- Task statement
Copy every line of the records below verbatim, leaving out the pictures.
*** Given entries ***
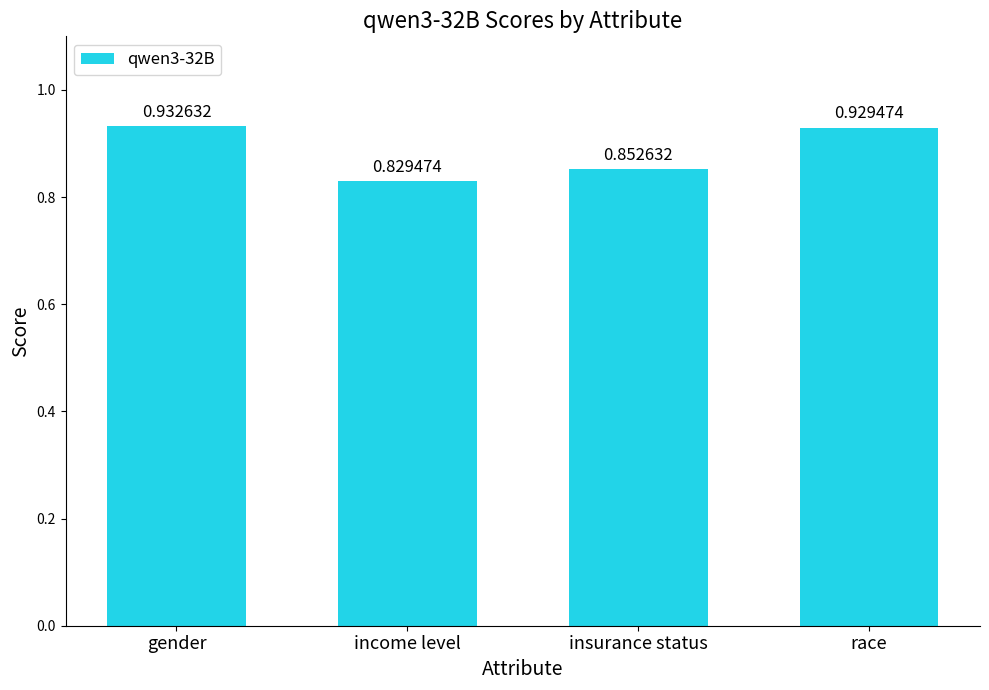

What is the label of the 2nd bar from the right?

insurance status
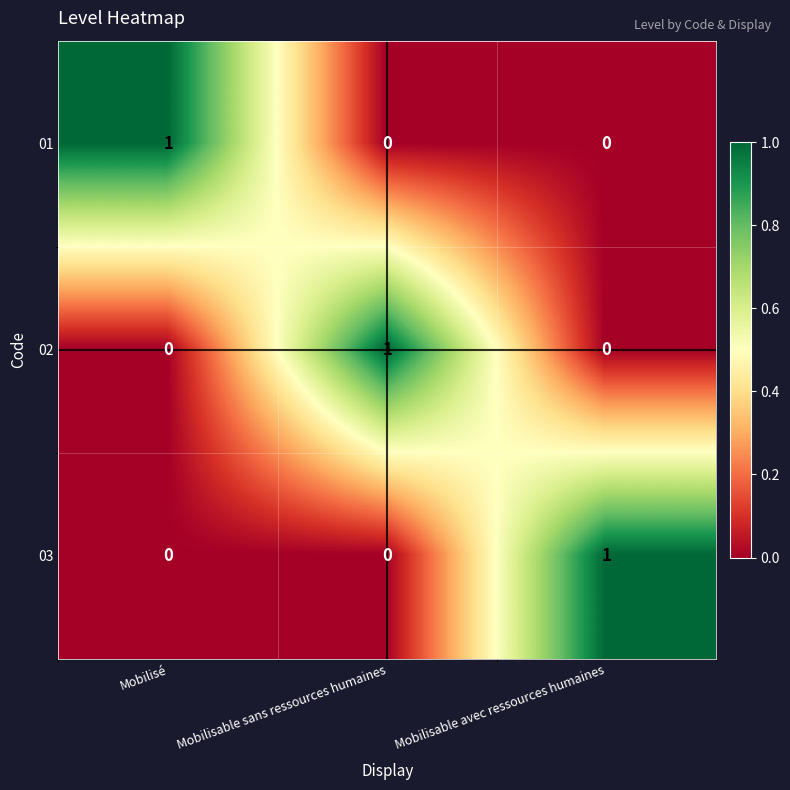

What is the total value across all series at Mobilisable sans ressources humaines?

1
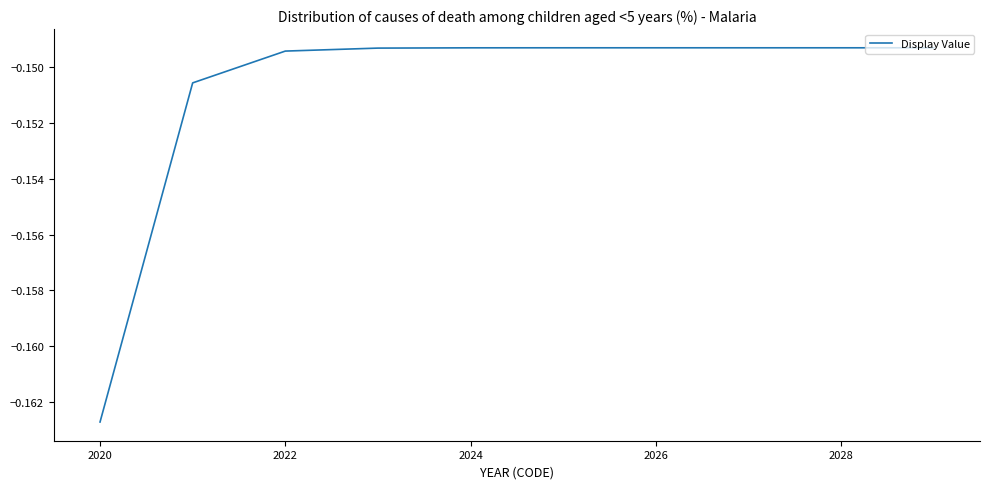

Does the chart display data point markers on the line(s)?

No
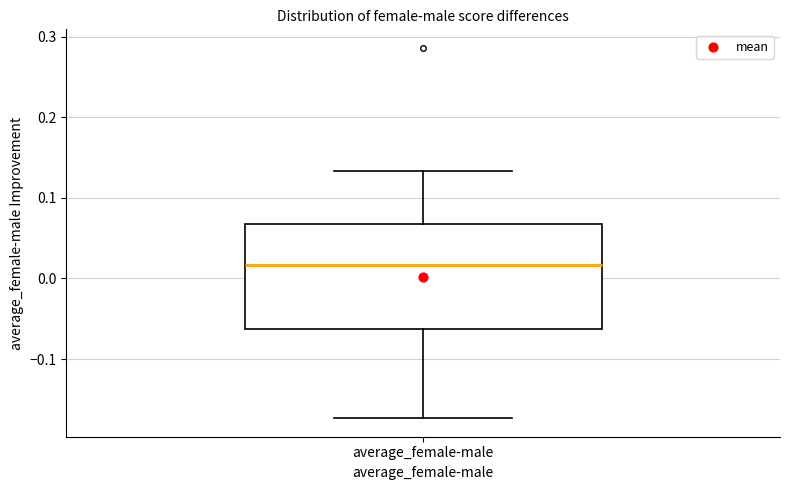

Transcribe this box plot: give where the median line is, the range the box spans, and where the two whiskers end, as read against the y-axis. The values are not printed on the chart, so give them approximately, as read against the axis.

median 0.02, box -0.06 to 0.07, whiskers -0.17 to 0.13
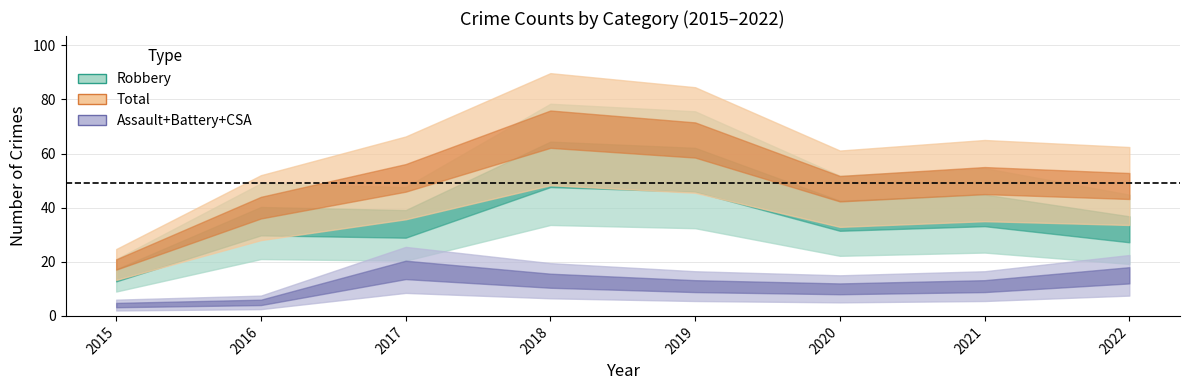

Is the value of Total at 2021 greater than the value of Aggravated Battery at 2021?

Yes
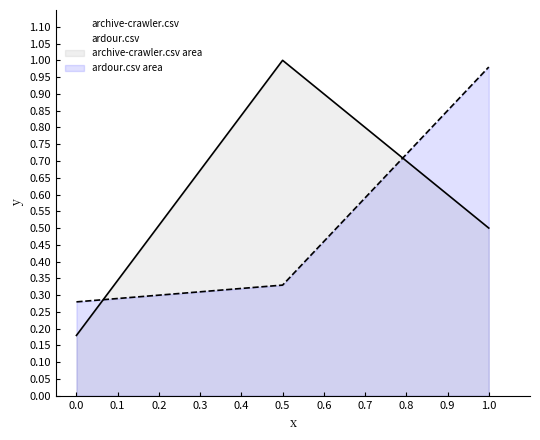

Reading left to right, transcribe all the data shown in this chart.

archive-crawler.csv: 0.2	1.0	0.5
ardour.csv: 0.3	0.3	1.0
*** End of Given entries ***
- Completed task
What is the label of the 2nd bar from the right?

insurance status

What is the total value across all series at Mobilisable sans ressources humaines?

1

Does the chart display data point markers on the line(s)?

No

Transcribe this box plot: give where the median line is, the range the box spans, and where the two whiskers end, as read against the y-axis. The values are not printed on the chart, so give them approximately, as read against the axis.

median 0.02, box -0.06 to 0.07, whiskers -0.17 to 0.13

Is the value of Total at 2021 greater than the value of Aggravated Battery at 2021?

Yes

Reading left to right, transcribe all the data shown in this chart.

archive-crawler.csv: 0.2	1.0	0.5
ardour.csv: 0.3	0.3	1.0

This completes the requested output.